The western parts of South Africa received high rainfall over the past few days and the crop is in relatively good condition. There were reports of Sclerotinia in some sunflower seed fields in the North West province, but with pesticides in the market, the farmers should be in a better place to manage the disease.
Overall, if the country continues to receive consistent rainfall pattern over the next few weeks, then this season’s crop should at least reach 798 960 tonnes, which is 6% higher than the previous season.
In global markets – the EU’s sunflower seed market gained ground during Friday’s trade session, largely supported by strong global demand. The price reached US$420 per tonne, which is 0.96% higher than the previous day.
The same trend was observed in the Black Sea region’s sunflower seed oil market, where prices gained 0.13% from the previous day’s level, closing at $761 per tonne.

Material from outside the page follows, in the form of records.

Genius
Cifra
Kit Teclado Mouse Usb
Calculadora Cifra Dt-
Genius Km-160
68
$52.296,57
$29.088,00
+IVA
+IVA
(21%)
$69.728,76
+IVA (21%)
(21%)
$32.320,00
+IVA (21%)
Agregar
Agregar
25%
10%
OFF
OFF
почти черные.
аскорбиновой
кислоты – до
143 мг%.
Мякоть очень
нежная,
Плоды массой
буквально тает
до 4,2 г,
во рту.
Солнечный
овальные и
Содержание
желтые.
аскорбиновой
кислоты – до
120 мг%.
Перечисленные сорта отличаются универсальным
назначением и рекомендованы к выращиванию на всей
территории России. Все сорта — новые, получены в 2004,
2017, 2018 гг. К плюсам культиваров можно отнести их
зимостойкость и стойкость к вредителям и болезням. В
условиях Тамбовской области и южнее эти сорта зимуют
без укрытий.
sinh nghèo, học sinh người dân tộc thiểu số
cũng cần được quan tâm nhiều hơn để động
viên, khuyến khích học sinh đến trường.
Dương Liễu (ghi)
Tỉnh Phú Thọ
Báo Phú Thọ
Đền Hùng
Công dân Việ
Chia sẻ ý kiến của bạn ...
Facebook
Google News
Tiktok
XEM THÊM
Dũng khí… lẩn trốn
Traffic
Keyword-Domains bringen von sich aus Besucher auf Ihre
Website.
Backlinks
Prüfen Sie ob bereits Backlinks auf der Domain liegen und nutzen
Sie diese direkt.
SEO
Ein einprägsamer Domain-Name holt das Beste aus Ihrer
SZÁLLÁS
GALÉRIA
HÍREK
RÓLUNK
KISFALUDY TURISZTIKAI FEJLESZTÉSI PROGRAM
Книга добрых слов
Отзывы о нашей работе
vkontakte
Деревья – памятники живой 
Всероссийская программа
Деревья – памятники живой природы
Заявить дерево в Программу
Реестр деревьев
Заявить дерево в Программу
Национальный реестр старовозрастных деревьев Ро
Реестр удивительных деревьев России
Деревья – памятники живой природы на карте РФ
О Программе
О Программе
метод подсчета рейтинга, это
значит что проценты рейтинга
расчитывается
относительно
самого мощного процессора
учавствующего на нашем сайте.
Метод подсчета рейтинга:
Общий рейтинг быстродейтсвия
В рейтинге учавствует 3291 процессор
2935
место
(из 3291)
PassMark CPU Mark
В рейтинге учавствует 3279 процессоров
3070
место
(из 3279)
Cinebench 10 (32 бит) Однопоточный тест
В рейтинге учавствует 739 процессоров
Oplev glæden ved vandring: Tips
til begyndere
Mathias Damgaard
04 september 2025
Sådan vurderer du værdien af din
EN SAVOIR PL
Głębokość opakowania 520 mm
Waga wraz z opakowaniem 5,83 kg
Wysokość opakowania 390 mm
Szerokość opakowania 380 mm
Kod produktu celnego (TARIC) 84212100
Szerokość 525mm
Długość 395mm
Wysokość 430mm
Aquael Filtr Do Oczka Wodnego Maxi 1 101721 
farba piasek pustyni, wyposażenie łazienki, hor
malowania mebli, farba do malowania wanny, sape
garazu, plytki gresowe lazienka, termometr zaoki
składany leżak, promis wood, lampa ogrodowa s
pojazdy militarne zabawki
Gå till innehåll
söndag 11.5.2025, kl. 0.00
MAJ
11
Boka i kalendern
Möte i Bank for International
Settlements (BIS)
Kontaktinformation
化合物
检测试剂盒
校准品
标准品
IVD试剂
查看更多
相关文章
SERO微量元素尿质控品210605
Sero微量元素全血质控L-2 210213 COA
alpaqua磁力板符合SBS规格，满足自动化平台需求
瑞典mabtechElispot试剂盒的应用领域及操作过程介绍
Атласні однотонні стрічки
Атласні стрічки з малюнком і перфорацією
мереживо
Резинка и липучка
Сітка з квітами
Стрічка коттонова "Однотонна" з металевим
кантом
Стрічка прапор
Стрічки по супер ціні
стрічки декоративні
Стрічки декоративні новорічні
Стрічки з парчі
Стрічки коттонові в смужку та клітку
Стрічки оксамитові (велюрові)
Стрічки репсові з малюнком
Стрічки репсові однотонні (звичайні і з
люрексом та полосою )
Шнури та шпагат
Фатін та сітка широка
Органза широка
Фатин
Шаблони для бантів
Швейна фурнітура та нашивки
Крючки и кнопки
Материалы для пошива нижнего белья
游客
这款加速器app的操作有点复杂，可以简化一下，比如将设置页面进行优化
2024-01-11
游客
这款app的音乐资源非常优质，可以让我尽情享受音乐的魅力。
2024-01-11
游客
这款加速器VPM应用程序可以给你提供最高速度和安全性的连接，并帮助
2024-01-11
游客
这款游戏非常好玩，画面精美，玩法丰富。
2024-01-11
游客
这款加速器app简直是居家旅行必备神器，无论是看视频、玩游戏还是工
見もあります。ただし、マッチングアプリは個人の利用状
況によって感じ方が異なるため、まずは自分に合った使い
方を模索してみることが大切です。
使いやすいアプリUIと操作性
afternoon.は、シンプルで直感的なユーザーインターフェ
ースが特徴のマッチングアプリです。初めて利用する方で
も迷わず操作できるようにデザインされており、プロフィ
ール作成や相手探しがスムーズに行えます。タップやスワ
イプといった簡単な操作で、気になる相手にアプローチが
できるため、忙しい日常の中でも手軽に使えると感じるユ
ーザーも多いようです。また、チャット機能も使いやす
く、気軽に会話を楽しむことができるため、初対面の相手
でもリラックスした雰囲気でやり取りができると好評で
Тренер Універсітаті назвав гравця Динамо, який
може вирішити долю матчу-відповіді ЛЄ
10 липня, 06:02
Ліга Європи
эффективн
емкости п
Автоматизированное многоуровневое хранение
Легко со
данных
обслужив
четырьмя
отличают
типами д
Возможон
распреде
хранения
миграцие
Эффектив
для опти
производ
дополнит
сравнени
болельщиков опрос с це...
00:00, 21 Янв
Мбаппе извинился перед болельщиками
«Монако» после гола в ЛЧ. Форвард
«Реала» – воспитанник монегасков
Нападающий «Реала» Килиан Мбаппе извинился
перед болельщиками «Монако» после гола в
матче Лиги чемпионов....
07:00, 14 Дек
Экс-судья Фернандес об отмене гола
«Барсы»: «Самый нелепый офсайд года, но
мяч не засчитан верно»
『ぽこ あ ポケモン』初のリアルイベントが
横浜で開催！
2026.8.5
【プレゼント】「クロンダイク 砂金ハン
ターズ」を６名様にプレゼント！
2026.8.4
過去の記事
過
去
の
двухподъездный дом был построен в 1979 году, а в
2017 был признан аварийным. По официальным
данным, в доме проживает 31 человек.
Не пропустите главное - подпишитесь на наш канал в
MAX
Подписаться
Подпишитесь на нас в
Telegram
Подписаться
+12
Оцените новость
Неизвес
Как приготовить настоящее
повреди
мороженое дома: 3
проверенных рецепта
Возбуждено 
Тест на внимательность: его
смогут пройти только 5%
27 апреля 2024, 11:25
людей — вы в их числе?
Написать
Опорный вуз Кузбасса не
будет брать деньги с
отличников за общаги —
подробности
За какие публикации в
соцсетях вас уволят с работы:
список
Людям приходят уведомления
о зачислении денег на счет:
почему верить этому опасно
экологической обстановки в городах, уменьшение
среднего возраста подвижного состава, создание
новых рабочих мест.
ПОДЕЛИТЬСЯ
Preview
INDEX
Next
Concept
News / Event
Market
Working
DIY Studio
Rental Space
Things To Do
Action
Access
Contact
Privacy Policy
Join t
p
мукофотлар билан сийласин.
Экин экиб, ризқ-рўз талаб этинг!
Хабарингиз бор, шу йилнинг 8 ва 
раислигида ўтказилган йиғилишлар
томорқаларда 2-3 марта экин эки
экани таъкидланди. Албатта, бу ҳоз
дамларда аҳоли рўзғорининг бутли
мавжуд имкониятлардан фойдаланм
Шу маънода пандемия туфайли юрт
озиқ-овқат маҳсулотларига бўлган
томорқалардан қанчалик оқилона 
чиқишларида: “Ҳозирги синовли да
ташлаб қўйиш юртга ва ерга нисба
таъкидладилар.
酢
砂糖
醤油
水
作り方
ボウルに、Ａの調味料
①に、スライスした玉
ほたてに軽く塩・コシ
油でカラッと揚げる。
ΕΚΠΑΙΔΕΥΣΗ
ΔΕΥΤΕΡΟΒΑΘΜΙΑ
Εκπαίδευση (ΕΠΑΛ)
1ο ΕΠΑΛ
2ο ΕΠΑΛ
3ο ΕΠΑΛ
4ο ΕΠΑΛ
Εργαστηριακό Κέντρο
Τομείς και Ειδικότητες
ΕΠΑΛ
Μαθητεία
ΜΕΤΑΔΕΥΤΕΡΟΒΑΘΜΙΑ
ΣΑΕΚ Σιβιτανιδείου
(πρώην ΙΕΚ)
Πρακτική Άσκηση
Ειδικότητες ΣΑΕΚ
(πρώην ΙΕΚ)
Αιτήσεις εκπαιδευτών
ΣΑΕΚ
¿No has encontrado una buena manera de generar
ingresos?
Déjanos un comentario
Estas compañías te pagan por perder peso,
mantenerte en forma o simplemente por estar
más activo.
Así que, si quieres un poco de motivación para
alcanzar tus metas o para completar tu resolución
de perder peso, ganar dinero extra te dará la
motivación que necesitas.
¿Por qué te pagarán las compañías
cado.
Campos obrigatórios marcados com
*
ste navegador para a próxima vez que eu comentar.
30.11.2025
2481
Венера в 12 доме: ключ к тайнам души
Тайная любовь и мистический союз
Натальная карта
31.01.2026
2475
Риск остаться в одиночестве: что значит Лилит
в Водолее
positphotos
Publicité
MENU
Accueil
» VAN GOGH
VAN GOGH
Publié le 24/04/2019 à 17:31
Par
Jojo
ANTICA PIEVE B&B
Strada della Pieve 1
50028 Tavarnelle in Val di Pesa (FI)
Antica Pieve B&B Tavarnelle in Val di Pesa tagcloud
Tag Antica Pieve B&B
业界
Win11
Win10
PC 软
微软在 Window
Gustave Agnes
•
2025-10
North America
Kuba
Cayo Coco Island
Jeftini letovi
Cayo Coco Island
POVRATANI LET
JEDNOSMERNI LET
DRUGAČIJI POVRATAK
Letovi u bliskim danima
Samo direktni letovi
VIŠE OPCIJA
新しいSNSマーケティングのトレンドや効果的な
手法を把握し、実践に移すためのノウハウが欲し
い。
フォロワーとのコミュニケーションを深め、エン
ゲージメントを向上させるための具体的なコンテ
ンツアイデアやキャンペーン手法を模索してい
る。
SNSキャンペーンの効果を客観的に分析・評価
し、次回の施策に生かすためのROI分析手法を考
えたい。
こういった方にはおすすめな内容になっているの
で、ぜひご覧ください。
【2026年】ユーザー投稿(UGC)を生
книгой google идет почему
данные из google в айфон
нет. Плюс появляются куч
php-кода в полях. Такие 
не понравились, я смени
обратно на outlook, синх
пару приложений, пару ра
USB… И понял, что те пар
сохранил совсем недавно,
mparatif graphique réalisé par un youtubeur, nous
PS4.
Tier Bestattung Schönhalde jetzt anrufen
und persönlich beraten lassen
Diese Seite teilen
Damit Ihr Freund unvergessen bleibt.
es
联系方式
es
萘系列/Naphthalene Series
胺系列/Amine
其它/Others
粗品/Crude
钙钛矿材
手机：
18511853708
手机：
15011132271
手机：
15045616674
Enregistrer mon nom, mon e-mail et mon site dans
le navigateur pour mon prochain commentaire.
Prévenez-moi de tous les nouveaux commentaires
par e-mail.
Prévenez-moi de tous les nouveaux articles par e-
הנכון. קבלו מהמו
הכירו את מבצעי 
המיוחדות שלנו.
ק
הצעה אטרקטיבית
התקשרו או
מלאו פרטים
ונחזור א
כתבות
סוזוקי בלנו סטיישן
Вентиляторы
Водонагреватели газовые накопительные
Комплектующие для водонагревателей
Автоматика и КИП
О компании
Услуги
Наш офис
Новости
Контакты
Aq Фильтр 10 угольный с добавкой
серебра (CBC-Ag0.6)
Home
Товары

This was also supported by strong global demand. Recent reports showed that in the first 2-weeks of February, Ukraine exported 164 100 tonnes of sunflower oil and 139 700 tonnes of sunflower meal to an unknown destination.
Over the past few weeks potatoes, the price has been on a downward trend due to increasing stocks on the back of ongoing harvest activity. Friday was no different, the market started off with high stock levels of 1 021 033 bags (10 kg bags) which added bearish pressure, with a price closing at levels below R30 per bag (10 kg).